Ongelijke behandeling
Het Hof vond inderdaad dat sprake is van een ongelijke behandeling tussen zelfstandigen die pensioen opbouwen door middel van een lijfrente en werknemers met pensioenopbouw. Dit kan als ‘onredelijk’ worden beschouwd en de wetgever heeft dit ook bij herhaling onderkend. Het Hof stelde bovendien dat er geen voldoende concrete redenen zijn die deze ongelijke behandeling rechtvaardigen.

Geen gelijk
Maar het Hof kan de ondernemer toch niet in het gelijk stellen.
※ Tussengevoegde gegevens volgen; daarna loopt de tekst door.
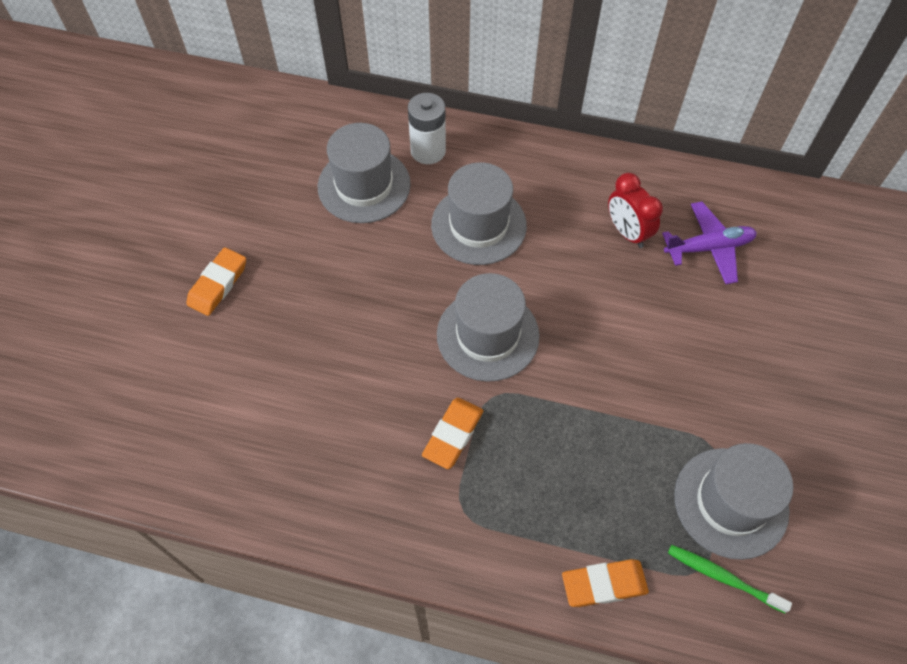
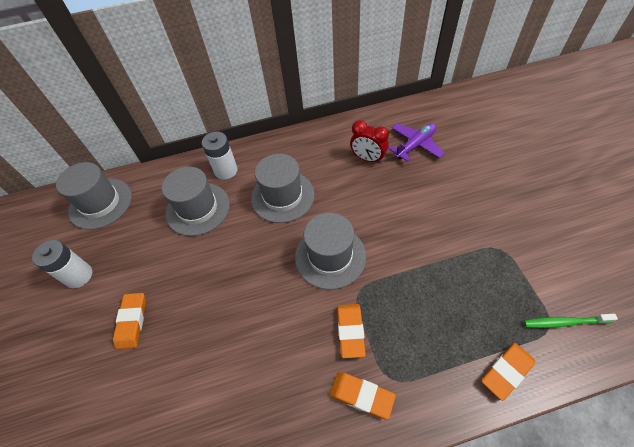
camera: 25 degrees left, 5 degrees down
(186, 197) = (79, 276): none -> white battery
(419, 508) = (361, 395): none -> orange eraser
(731, 502) = (533, 275): grey hat -> grey hat (100, 203)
Zij verwijst daarbij naar jurisprudentie van de Hoge Raad die in het kader van de Ziektewet deze ongelijkheid tussen ondernemers en werknemers heeft geaccepteerd. Ook een laatste strohalm, de eis dat er voor de ondernemer sprake zou zijn van een ‘buitensporige last’ in het kader van de Europese Rechten van de Mens, is door het Hof afgewezen. Het Hof vindt een extra uitgave van 5,5% van het inkomen geen buitensporige last.